Okay back to the music for a few minutes. I also am the person who probably knows every song on the radio, totally not as good as my friend Vicki Boutin, holeycamoley, that girl is a living jukebox. Pure Entertainment, fun times!!!! But when I am at home and want to just chill, you will definitely hear me cranking the opera. I know, you are probably totally saying WTF? I am pretty sure Jim HAS said that.
Or my second favourite is the ENTIRE CD from The Last of the Mohicans. okay, have I lost you now, are you officially leaving my blog. lol.

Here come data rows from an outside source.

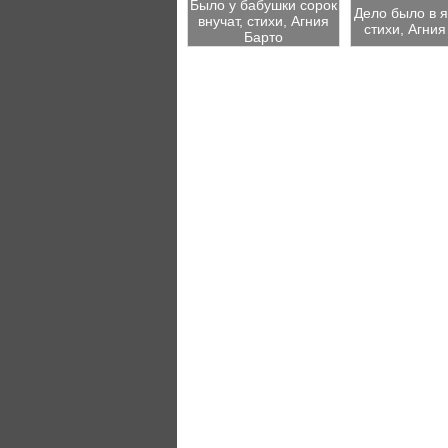
Было у бабушки сорок
Дело было в я
внучат, стихи, Агния
стихи, Агния
Барто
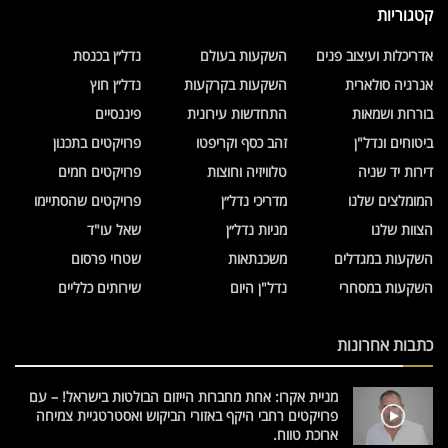
קטגוריות
אדריכלות ועיצוב פנים
השקעות בעולם
נדל״ן בכנסת
אנרגיה סולארית
השקעות בקרקעות
נדל״ן חוץ
בוררות ושמאות
התחדשות עירונית
פיננסיים
ביטוחים ונדל"ן
זהב כסף וקריפטו
פרויקטים בתכנון
דירות יד שניה
טלוויזיה וחוצות
פרויקטים חמים
המומלצים שלנו
מדריכי נדל״ן
פרויקטים שהסתיימו
הצוות שלנו
מניות נדל״ן
שאל עו"ד
השקעות במגדלים
משכנתאות
שטחי פרסום
השקעות במסחרי
נדל"ן היום
שירותים כלליים
כתבות אחרונות
מניית אקרו: אחת מחברות הייזום הבולטות בישראל! – עם
פרויקטים רחבי היקף באזורי הביקוש ואסטרטגיית צמיחה
ארוכת טווח.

I have to say I cried a few tears when that CD got "accidentally wrecked", completely my husbands fault. I think back and wonder if he did it on purpose ( conspiracy theory). Actually in our younger, dating/early marriage, redneck days we may or may not have done A LOT of 4x4ing in the mud fields with all our friends. (these pics are the closest thing to what we really did look like, sometimes worse.

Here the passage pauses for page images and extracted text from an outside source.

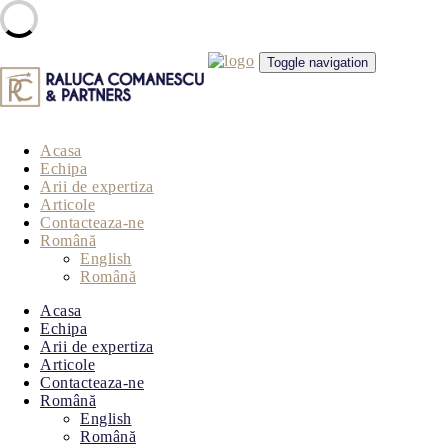
Skip
Toggle navigation
to
content
Acasa
Echipa
Arii de expertiza
Articole
Contacteaza-ne
Română
English
Română
Acasa
Echipa
Arii de expertiza
Articole
Contacteaza-ne
Română
English
Română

One of the perks of growing up on a farm, everyone you know has trucks. Well one day we went out with 7 trucks, filled to the brim with peeps and 4x4'd on the river beds by BareA$$ beach. Anyways, in a split minute Jim thought he could cross the low spot of the river with his truck. Yep, you can't. And pretty much water floods your truck faster than you can imagine, but funny enough it is also the fastest way to see every guy friend you know drop their pants, get down to their skivvies and start pushing the truck out. Well with like 14 guys pushing, still didn't work, so good thing another friend lived close and pulled us out with the tractor. good times, good times. (I say that smart a$$ like, but in all truth, probably one of the most fun nights I have had in MY LIFE EVER.) so long story short. When the water came in, so did an enormous amount of sand, and it completely gets in everything you own. All my CDS were destroyed. So possibly Jim might've seen this one move as a success mission. He makes fun of me ALL THE TIME.
This IS the closest photo I can find of what our truck looked like INSIDE and OUTSIDE.

I do NOT even tell a lie. It took hundreds of dollars to clean the outside and inside. And then because the truck was BRAND spanking new, we had to have 3 or 4 transmission fluid flushes, and who knows what other fluids got flushed. And then shocking, we blew the transmission 2 days later in FRONT of the Dodge dealership. True story. We pushed it into their parking lot, and voila, a week later had a new truck. Gotta love warranty. They don't seem to have a no 4x4 ing clause. I WOULD if I owned a dealership in Saskatchewan.
oh I could tell stories about that night, but my momma might spank my bum. So forever Jim and I and all our friends will giggle and giggle.
Well okay I feel you twisted my arm to tell you just one. Our friend Curt had just bought a new 4x4 that same day we weent out. My two bros were in his vehicle along with a couple other friends. They stopped in the most perfectly muddy area to take a pee. all 4 guys opened their doors and just peed out of them. Jim, being the funny guy he is. (he actually is the funniest guy I know) started cutting doughnuts around and around and around. They got COVERED in mud, and in the truck too. No one could stop laughing, and sadly, nowadays I would cry and cry if I had to clean it now. But back then it sure was funny. And then of course the next 4-6 hours consisted of all the guys doing the same kinda thing back to each other. We all went home with a good ole Saskatchewan mud bath. And the music was blaring as loud as it could, and my fave song was when "Great balls of Fire" came on and we all simulated playing a piano on the dashboard or seats.
Best part, the NEXT day I had a major family reunion, and Jim didn't come cause it took the ENTIRE day to clean the truck and engine, etc. So you try hard not to tell the truth to everyone who asks without giggling. pretty positive I said he just wasn't feeling well. ...okay once in awhile small white lies are okay...
Well I really do feel like blogging more, so see you tomorrow.